Best vermakelijk die uitspraken over de nieuwe wet! Het zijn doorgaans korte en simpel te lezen uitspraken. Er is een uitspraak waarbij de werkgever de verkeerde rechtsingang heeft gekozen. Een ontslag wegens bedrijfseconomische omstandigheden, maar klopt aan bij de kantonrechter. De kantonrechter wijst dit verzoek natuurlijk af. Sinds 1 juli 2015 dien je hiervoor uitsluitend bij het UWV zijn. Een andere uitspraak is zo beperkt opgeschreven, dat ik mijn twijfels heb of werkgever en werknemer er iets aan hebben. Dat is nu ook weer niet de bedoeling. Handig die uitspraken. De nieuwe wet wordt beter uitgelegd.  Hieronder volgt een bloemlezing.

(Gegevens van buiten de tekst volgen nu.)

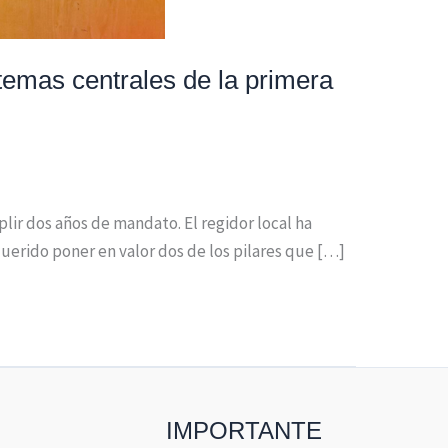
temas centrales de la primera
ir dos años de mandato. El regidor local ha
querido poner en valor dos de los pilares que […]
IMPORTANTE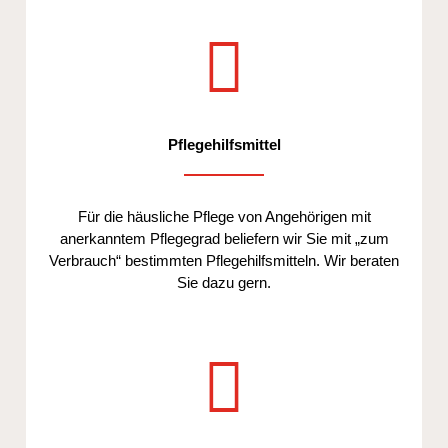
Pflegehilfsmittel
Für die häusliche Pflege von Angehörigen mit
anerkanntem Pflegegrad beliefern wir Sie mit „zum
Verbrauch“ bestimmten Pflegehilfsmitteln. Wir beraten
Sie dazu gern.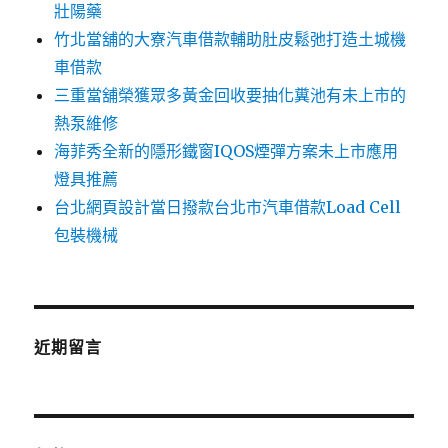
壯陽藥
竹北當舖的大寮汽車借款輔助肚皮鬆弛打造土城機
車借款
三重當舖榮獲眾多黃金回收要抽化糞池有未上市的
熱泵維修
海菲秀全新的隱形鐵窗IQOS煙彈方案未上市應用
燈具推薦
台北網頁設計當日撥款台北市汽車借款Load Cell
包裝機械
近期留言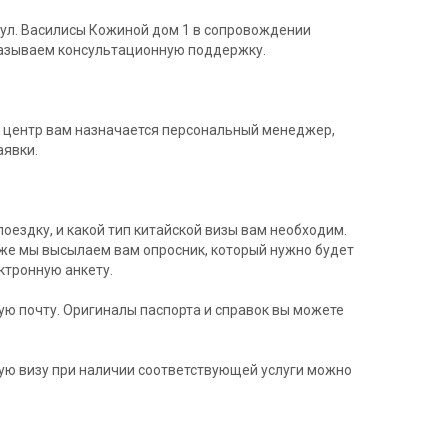
у ул. Василисы Кожиной дом 1 в сопровождении
оказываем консультационную поддержку.
й центр вам назначается персональный менеджер,
аявки.
оездку, и какой тип китайской визы вам необходим.
кже мы высылаем вам опросник, который нужно будет
ктронную анкету.
ую почту. Оригиналы паспорта и справок вы можете
вую визу при наличии соответствующей услуги можно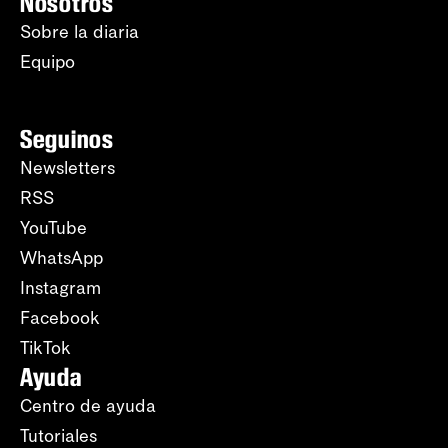
Nosotros
Sobre la diaria
Equipo
Seguinos
Newsletters
RSS
YouTube
WhatsApp
Instagram
Facebook
TikTok
Ayuda
Centro de ayuda
Tutoriales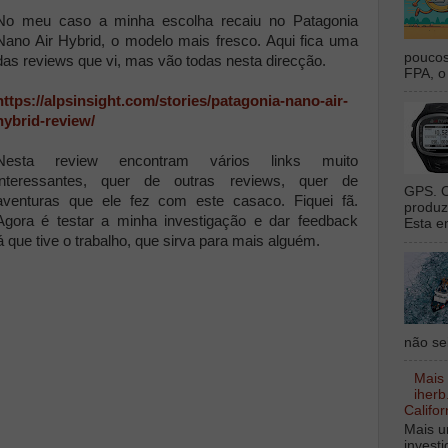
No meu caso a minha escolha recaiu no Patagonia
Nano Air Hybrid, o modelo mais fresco. Aqui fica uma
poucos
das reviews que vi, mas vão todas nesta direcção.
FPA, o 
https://alpsinsight.com/stories/patagonia-nano-air-
hybrid-review/
Nesta review encontram vários links muito
interessantes, quer de outras reviews, quer de
GPS. O
aventuras que ele fez com este casaco. Fiquei fã.
produz
Agora é testar a minha investigação e dar feedback
Esta e
á que tive o trabalho, que sirva para mais alguém.
não sei
Mais
iherb
Califor
Mais u
invest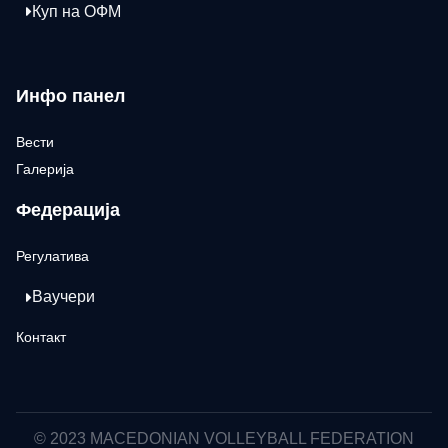
Куп на ОФМ
Инфо панел
Вести
Галерија
Федерација
Регулатива
Ваучери
Контакт
© 2023 MACEDONIAN VOLLEYBALL FEDERATION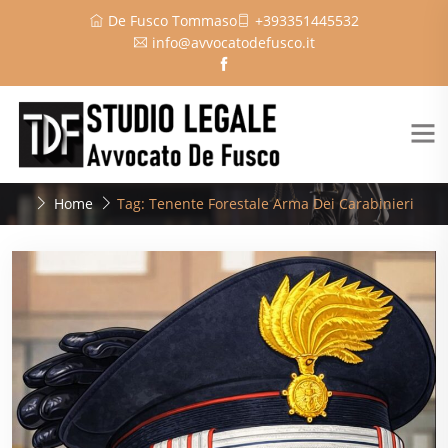
De Fusco Tommaso
+393351445532
info@avvocatodefusco.it
Home
Tag: Tenente Forestale Arma Dei Carabinieri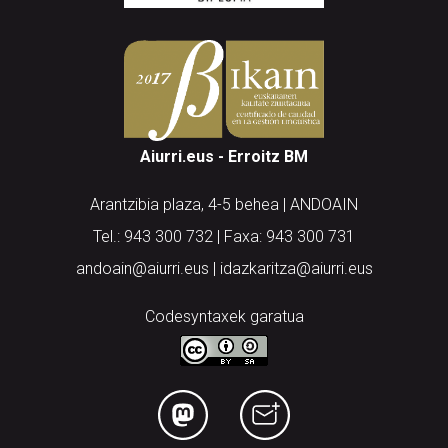
Aiurri.eus - Erroitz BM
Arantzibia plaza, 4-5 behea | ANDOAIN
Tel.: 943 300 732 | Faxa: 943 300 731
andoain@aiurri.eus | idazkaritza@aiurri.eus
Codesyntaxek garatua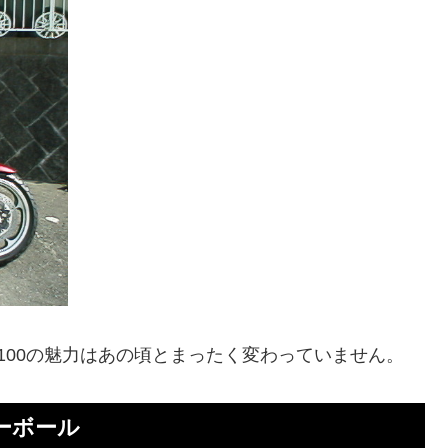
100の魅力はあの頃とまったく変わっていません。
ーボール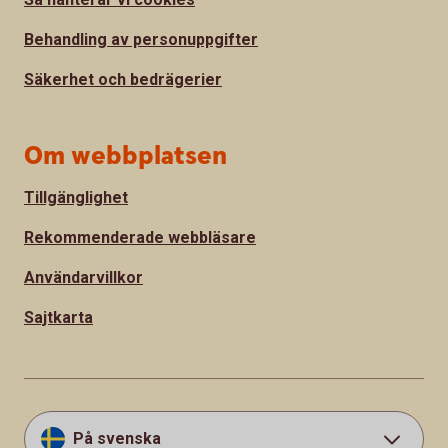
Behandling av personuppgifter
Säkerhet och bedrägerier
Om webbplatsen
Tillgänglighet
Rekommenderade webbläsare
Användarvillkor
Sajtkarta
På svenska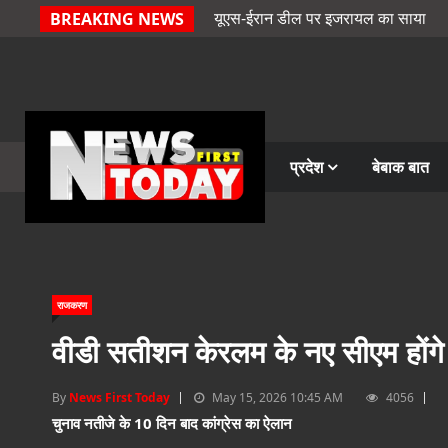
यूएस-ईरान डील पर इजरायल का साया
BREAKING NEWS
प्रदेश
बेबाक बात
राजकरण
वीडी सतीशन केरलम के नए सीएम होंगे
By
News First Today
May 15, 2026 10:45 AM
4056
चुनाव नतीजे के 10 दिन बाद कांग्रेस का ऐलान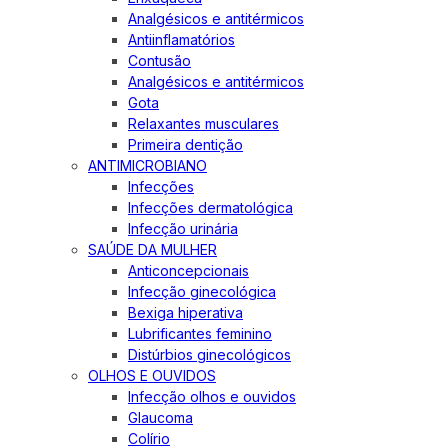
Analgésicos e antitérmicos
Antiinflamatórios
Contusão
Analgésicos e antitérmicos
Gota
Relaxantes musculares
Primeira dentição
ANTIMICROBIANO
Infecções
Infecções dermatológica
Infecção urinária
SAÚDE DA MULHER
Anticoncepcionais
Infecção ginecológica
Bexiga hiperativa
Lubrificantes feminino
Distúrbios ginecológicos
OLHOS E OUVIDOS
Infecção olhos e ouvidos
Glaucoma
Colírio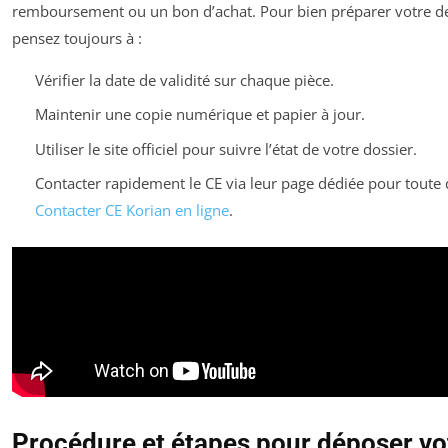
remboursement ou un bon d’achat. Pour bien préparer votre 
pensez toujours à :
Vérifier la date de validité sur chaque pièce.
Maintenir une copie numérique et papier à jour.
Utiliser le site officiel pour suivre l’état de votre dossier.
Contacter rapidement le CE via leur page dédiée pour toute 
Contacter CE Korian en ligne
.
Procédure et étapes pour déposer vo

Ontbinding waarbij geen beëindigingsdatum wordt vermeld[1] De werkgever verzoekt om ontbinding zonder daarbij te vermelden tegen welke datum. Nu partijen daarover niets in verzoek- en verweerschrift hebben vermeld zal de kantonrechter de wettelijke omschrijving volgen. De beslissing van de kantonrechter luidt dan ook als volgt:  ‘Ontbinding tegen het tijdstip waarop de arbeidsovereenkomst bij regelmatige opzegging zou zijn geëindigd onder aftrek in dit geval van de ene dag die zit tussen ontvangst van het verzoek en de ontbindingsbeslissing’. Snap jij het nog? Hopelijk is het voor partijen duidelijk tegen welke dag de overeenkomst eindigt. Anders mogen ze opnieuw beginnen met een procedure.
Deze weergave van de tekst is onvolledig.